ALM : Est-ce que votre dernière réunion avec le gouvernement a permis d'avancer, notamment concernant la réforme des caisses de retraite? Miloudi Moukharik : Notre dernière réunion avec le chef de gouvernement, les ministres concernés et la présidente de la CGEM (Confédération générale des entreprises du Maroc) est venue dans le cadre de la commission supérieure de concertation. Nous avons eu des échanges concernant la situation sociale et économique du pays. Nous avons également abordé les conditions de travail et de vie des salariés. Il a ainsi été convenu de retenir un certain nombre de thèmes. Le premier concerne les caisses de retraite, notamment la CMR. La délégation de l'UMT a rappelé que la question a été soulevée depuis 2003. Il est regrettable aujourd'hui que la commission nationale de la réforme des caisses de retraite ne se soit réunie qu'une seule fois depuis sa création. La commission technique et les cabinets d'études ont donc continué à faire cavalier seul. C'est la raison pour laquelle nous avons insisté pour que la réunion de la commission nationale se tienne le plus rapidement possible pour sauver les caisses de retraite. Le deuxième thème concerne la réforme de la fiscalité puisque tous les salaires sont aujourd'hui fortement imposés. Dans ce sens, il a été convenu de tenir des Assises de la fiscalité en avril prochain. Le troisième axe est relatif à la Caisse de compensation qui nécessite une profonde réflexion. De même, nous avons soulevé les libertés syndicales qui sont encore bafouées dans les secteurs public et privé malgré la nouvelle Constitution et les conventions internationales signées par le Maroc. Enfin, nous avons évoqué l'échelle mobile des salaires qui reste un sujet important. Le coût de la vie ne cesse d'augmenter alors que les salaires sont en stagnation. L'échelle mobile des salaires peut être une bonne solution puisqu'elle consiste tout simplement à indexer les salaires sur le coût de la vie.
En attendant la réunion de la commission nationale, le dernier passage au Parlement du chef de gouvernement a été consacré à la réforme des caisses de retraite.
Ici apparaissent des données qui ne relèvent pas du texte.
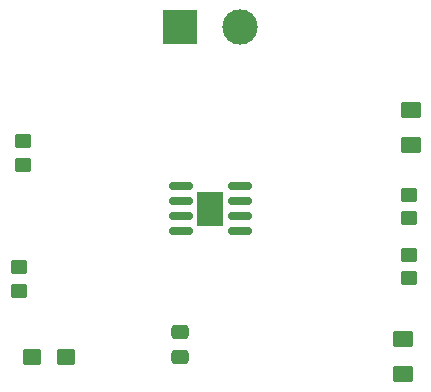
<source format=gbr>
%TF.GenerationSoftware,KiCad,Pcbnew,(6.0.10)*%
%TF.CreationDate,2023-02-17T09:14:47-08:00*%
%TF.ProjectId,555 Timer,35353520-5469-46d6-9572-2e6b69636164,rev?*%
%TF.SameCoordinates,Original*%
%TF.FileFunction,Soldermask,Top*%
%TF.FilePolarity,Negative*%
%FSLAX46Y46*%
G04 Gerber Fmt 4.6, Leading zero omitted, Abs format (unit mm)*
G04 Created by KiCad (PCBNEW (6.0.10)) date 2023-02-17 09:14:47*
%MOMM*%
%LPD*%
G01*
G04 APERTURE LIST*
G04 Aperture macros list*
%AMRoundRect*
0 Rectangle with rounded corners*
0 $1 Rounding radius*
0 $2 $3 $4 $5 $6 $7 $8 $9 X,Y pos of 4 corners*
0 Add a 4 corners polygon primitive as box body*
4,1,4,$2,$3,$4,$5,$6,$7,$8,$9,$2,$3,0*
0 Add four circle primitives for the rounded corners*
1,1,$1+$1,$2,$3*
1,1,$1+$1,$4,$5*
1,1,$1+$1,$6,$7*
1,1,$1+$1,$8,$9*
0 Add four rect primitives between the rounded corners*
20,1,$1+$1,$2,$3,$4,$5,0*
20,1,$1+$1,$4,$5,$6,$7,0*
20,1,$1+$1,$6,$7,$8,$9,0*
20,1,$1+$1,$8,$9,$2,$3,0*%
G04 Aperture macros list end*
%ADD10RoundRect,0.250000X-0.537500X-0.425000X0.537500X-0.425000X0.537500X0.425000X-0.537500X0.425000X0*%
%ADD11R,3.000000X3.000000*%
%ADD12C,3.000000*%
%ADD13RoundRect,0.250000X-0.450000X0.350000X-0.450000X-0.350000X0.450000X-0.350000X0.450000X0.350000X0*%
%ADD14RoundRect,0.250001X0.624999X-0.462499X0.624999X0.462499X-0.624999X0.462499X-0.624999X-0.462499X0*%
%ADD15RoundRect,0.150000X0.825000X0.150000X-0.825000X0.150000X-0.825000X-0.150000X0.825000X-0.150000X0*%
%ADD16R,2.290000X3.000000*%
%ADD17RoundRect,0.250000X-0.475000X0.337500X-0.475000X-0.337500X0.475000X-0.337500X0.475000X0.337500X0*%
G04 APERTURE END LIST*
D10*
%TO.C,C1*%
X134782500Y-109220000D03*
X137657500Y-109220000D03*
%TD*%
D11*
%TO.C,J1*%
X147320000Y-81280000D03*
D12*
X152400000Y-81280000D03*
%TD*%
D13*
%TO.C,R4*%
X166640000Y-100600000D03*
X166640000Y-102600000D03*
%TD*%
%TO.C,R3*%
X166640000Y-95520000D03*
X166640000Y-97520000D03*
%TD*%
D14*
%TO.C,D2*%
X166152500Y-110707500D03*
X166152500Y-107732500D03*
%TD*%
%TO.C,LED1*%
X166840000Y-91327500D03*
X166840000Y-88352500D03*
%TD*%
D15*
%TO.C,U1*%
X152335000Y-98592500D03*
X152335000Y-97322500D03*
X152335000Y-96052500D03*
X152335000Y-94782500D03*
X147385000Y-94782500D03*
X147385000Y-96052500D03*
X147385000Y-97322500D03*
X147385000Y-98592500D03*
D16*
X149860000Y-96687500D03*
%TD*%
D13*
%TO.C,R1*%
X133995000Y-90980000D03*
X133995000Y-92980000D03*
%TD*%
D17*
%TO.C,C2*%
X147320000Y-107145000D03*
X147320000Y-109220000D03*
%TD*%
D13*
%TO.C,R2*%
X133620000Y-101665000D03*
X133620000Y-103665000D03*
%TD*%
M02*

</source>
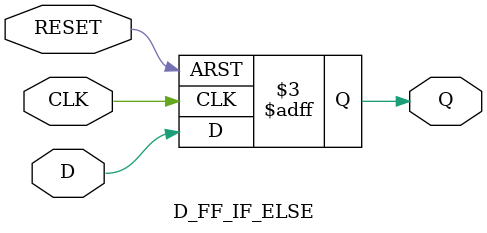
<source format=v>
module D_FF_IF_ELSE(CLK, RESET, D, Q);
    input CLK, RESET, D;
    output Q;

    reg Q;
    
    always @(negedge CLK or negedge RESET)
        if (!RESET)
            Q = 0;
        else
            Q = D;
endmodule
</source>
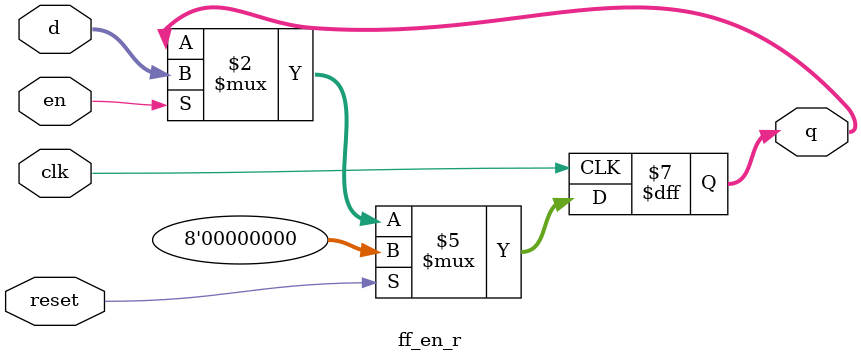
<source format=v>
`timescale 1ns / 1ps
module ff_en_r(en, clk, reset, d, q);
    input en;
    input clk;
    input reset;
    input [7:0] d;
    output reg [7:0] q;
    always @(posedge clk)
begin
if(reset)
q <= 8'h00;
else if(en)
q <= d;
end
endmodule


</source>
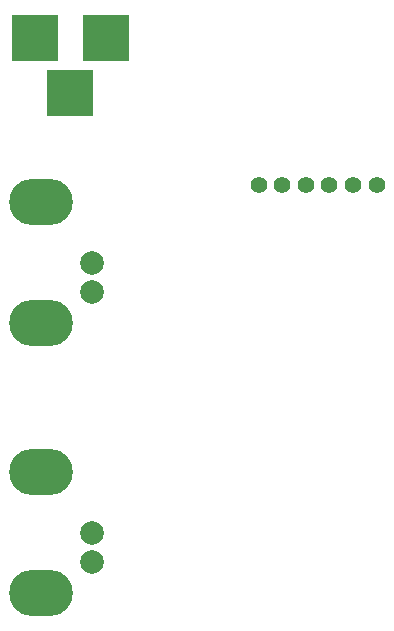
<source format=gbr>
G04 #@! TF.FileFunction,Soldermask,Bot*
%FSLAX46Y46*%
G04 Gerber Fmt 4.6, Leading zero omitted, Abs format (unit mm)*
G04 Created by KiCad (PCBNEW 4.0.4-stable) date 12/12/16 02:41:32*
%MOMM*%
%LPD*%
G01*
G04 APERTURE LIST*
%ADD10C,0.100000*%
%ADD11R,3.900120X3.900120*%
%ADD12O,5.401260X3.900120*%
%ADD13C,2.000200*%
%ADD14C,1.400000*%
G04 APERTURE END LIST*
D10*
D11*
X131930140Y-77470000D03*
X125930660Y-77470000D03*
X128930400Y-82169000D03*
D12*
X126466600Y-101617780D03*
X126466600Y-91419680D03*
D13*
X130731260Y-96520000D03*
X130731260Y-99019360D03*
D12*
X126466600Y-124477780D03*
X126466600Y-114279680D03*
D13*
X130731260Y-119380000D03*
X130731260Y-121879360D03*
D14*
X144860000Y-89930000D03*
X146860000Y-89930000D03*
X148860000Y-89930000D03*
X150860000Y-89930000D03*
X152860000Y-89930000D03*
X154860000Y-89930000D03*
M02*

</source>
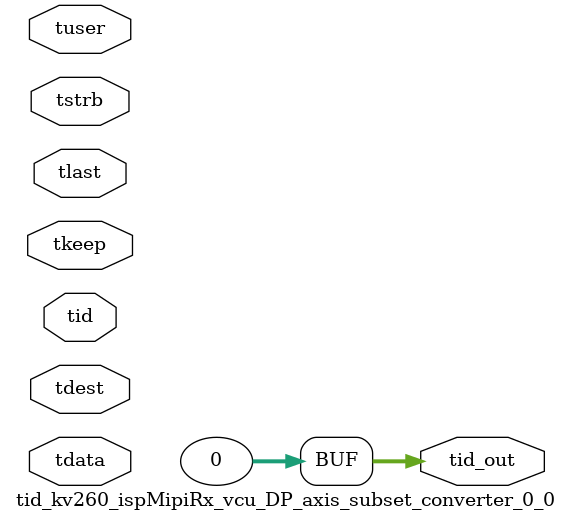
<source format=v>


`timescale 1ps/1ps

module tid_kv260_ispMipiRx_vcu_DP_axis_subset_converter_0_0 #
(
parameter C_S_AXIS_TID_WIDTH   = 1,
parameter C_S_AXIS_TUSER_WIDTH = 0,
parameter C_S_AXIS_TDATA_WIDTH = 0,
parameter C_S_AXIS_TDEST_WIDTH = 0,
parameter C_M_AXIS_TID_WIDTH   = 32
)
(
input  [(C_S_AXIS_TID_WIDTH   == 0 ? 1 : C_S_AXIS_TID_WIDTH)-1:0       ] tid,
input  [(C_S_AXIS_TDATA_WIDTH == 0 ? 1 : C_S_AXIS_TDATA_WIDTH)-1:0     ] tdata,
input  [(C_S_AXIS_TUSER_WIDTH == 0 ? 1 : C_S_AXIS_TUSER_WIDTH)-1:0     ] tuser,
input  [(C_S_AXIS_TDEST_WIDTH == 0 ? 1 : C_S_AXIS_TDEST_WIDTH)-1:0     ] tdest,
input  [(C_S_AXIS_TDATA_WIDTH/8)-1:0 ] tkeep,
input  [(C_S_AXIS_TDATA_WIDTH/8)-1:0 ] tstrb,
input                                                                    tlast,
output [(C_M_AXIS_TID_WIDTH   == 0 ? 1 : C_M_AXIS_TID_WIDTH)-1:0       ] tid_out
);

assign tid_out = {1'b0};

endmodule


</source>
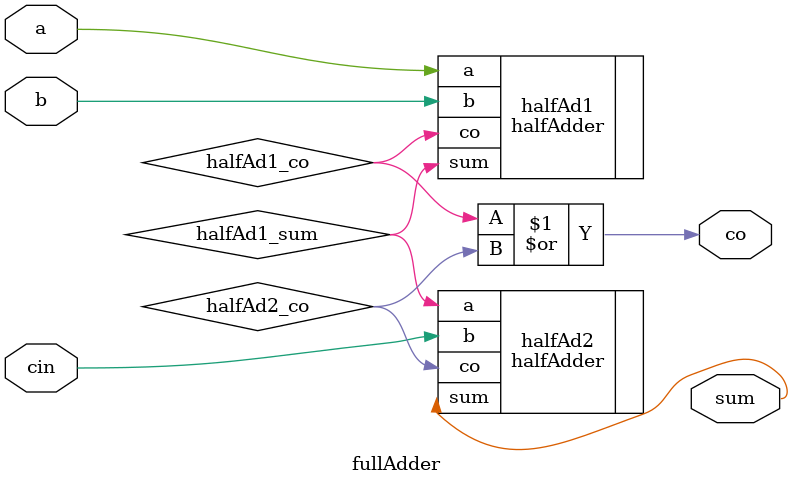
<source format=v>
module fullAdder(
    input a, b, cin,
    output sum, co
    );

    wire halfAd1_sum;
    wire halfAd1_co;
    wire halfAd2_co;

    halfAdder halfAd1 (
        .a(a),
        .b(b),
        .sum(halfAd1_sum),
        .co(halfAd1_co)
    );

    halfAdder halfAd2 (
        .a(halfAd1_sum),
        .b(cin),
        .sum(sum),
        .co(halfAd2_co)
    );

    assign co = halfAd1_co | halfAd2_co;
endmodule

</source>
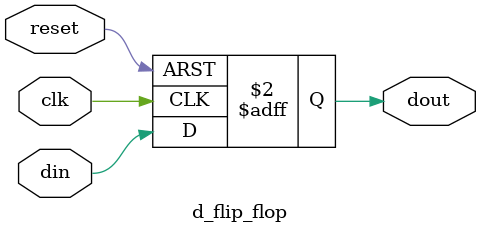
<source format=v>
`timescale 1ns / 1ps


module d_flip_flop(
    input reset,
    input clk,
    input din,
    output reg dout
    );
    
    always@(posedge clk or posedge reset)begin
        if(reset)begin
            dout <= 1'b0;
        end else begin
            dout <= din;
        end
    end
endmodule

</source>
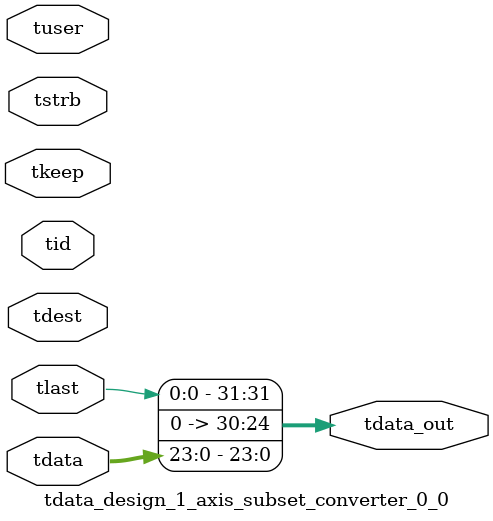
<source format=v>


`timescale 1ps/1ps

module tdata_design_1_axis_subset_converter_0_0 #
(
parameter C_S_AXIS_TDATA_WIDTH = 32,
parameter C_S_AXIS_TUSER_WIDTH = 0,
parameter C_S_AXIS_TID_WIDTH   = 0,
parameter C_S_AXIS_TDEST_WIDTH = 0,
parameter C_M_AXIS_TDATA_WIDTH = 32
)
(
input  [(C_S_AXIS_TDATA_WIDTH == 0 ? 1 : C_S_AXIS_TDATA_WIDTH)-1:0     ] tdata,
input  [(C_S_AXIS_TUSER_WIDTH == 0 ? 1 : C_S_AXIS_TUSER_WIDTH)-1:0     ] tuser,
input  [(C_S_AXIS_TID_WIDTH   == 0 ? 1 : C_S_AXIS_TID_WIDTH)-1:0       ] tid,
input  [(C_S_AXIS_TDEST_WIDTH == 0 ? 1 : C_S_AXIS_TDEST_WIDTH)-1:0     ] tdest,
input  [(C_S_AXIS_TDATA_WIDTH/8)-1:0 ] tkeep,
input  [(C_S_AXIS_TDATA_WIDTH/8)-1:0 ] tstrb,
input                                                                    tlast,
output [C_M_AXIS_TDATA_WIDTH-1:0] tdata_out
);

assign tdata_out = {tlast,7'b0000000,tdata[23:0]};

endmodule


</source>
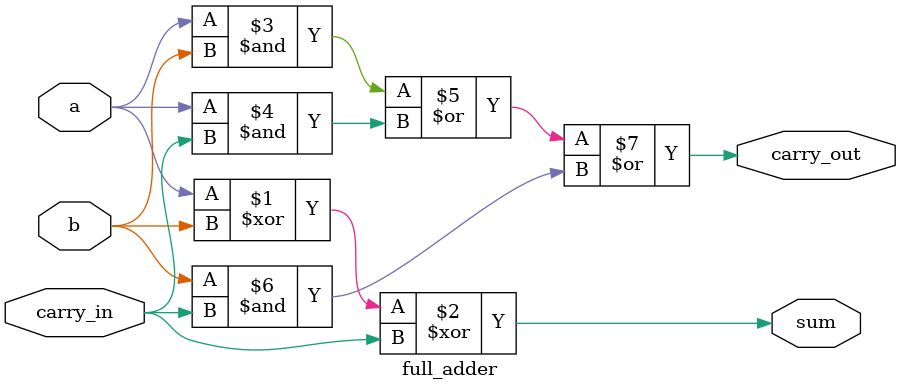
<source format=v>
module full_adder (
        input a , b , carry_in ,
        output sum , carry_out
);

assign sum = a ^ b ^ carry_in ;
assign carry_out = ( a & b ) | ( a & carry_in ) | ( b & carry_in ) ;

endmodule 

</source>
Comment avez-vous trouvé les arguments défendus par M. Benkirane ? Le chef de gouvernement n'a pas défendu des arguments. Il a plutôt fait le diagnostic que nous connaissons tous. Nous n'avons pas cessé depuis 2003 de tirer la sonnette d'alarme mais malheureusement l'ancien gouvernement était en quasi-hibernation durant 5 ans. Aujourd'hui, si la CMR connaît des problèmes financiers, il faut déterminer les causes. Si ces épargnes des fonctionnaires avaient été bien placées et fructifiées, la CMR ne se serait pas retrouvée aujourd'hui dans cette situation. Il faut d'abord déterminer les causes à l'origine de ce problème puis choisir l'un des scénarios de réforme proposés par les experts. Mais aucune réforme ne doit se faire au détriment des intérêts des fonctionnaires.
D'un point de vue plus global, nous constatons qu'il y a un rapprochement entre le patronat et les syndicats alors que le dialogue avec le gouvernement piétine. Pourquoi ? Il n'y a pas de rapprochement entre le patronat et les syndicats. Il existe plutôt des relations de négociations et de partenariat tout à fait normales. Il ne faut pas oublier que la CGEM est la seule partie habilitée à discuter d'un certain nombre de dossiers concernant le secteur privé. De même, il ne faut pas donner une interprétation politique à la signature du pacte social entre la CGEM et l'UMT. Lorsque les lois ne sont pas respectées dans le privé, nous jouons notre rôle de défendre les salariés par l'adversité. Idem avec le gouvernement. Mais les divergences avec le gouvernement sont légion, notamment concernant la loi organique de la grève et la loi des syndicats ainsi que les retenues sur les salaires des grévistes… On ne peut pas être d'accord avec tous les gouvernements sur tous les dossiers. S'agissant de la grève, c'est un droit hautement symbolique et constitutionnel. Nous constatons que les responsables qui prônent la loi sur les grèves veulent plutôt restreindre ce droit constitutionnel. De notre côté, nous voulons une loi qui protège ce droit selon des mécanismes bien définis. En ce qui concerne les ponctions sur les salaires, le gouvernement a choisi la voie facile en effectuant des retenues sur les salaires des grévistes. Ceci constitue une atteinte à un droit constitutionnel. Le choix unilatéral fait par le gouvernement va tout juste amplifier le problème.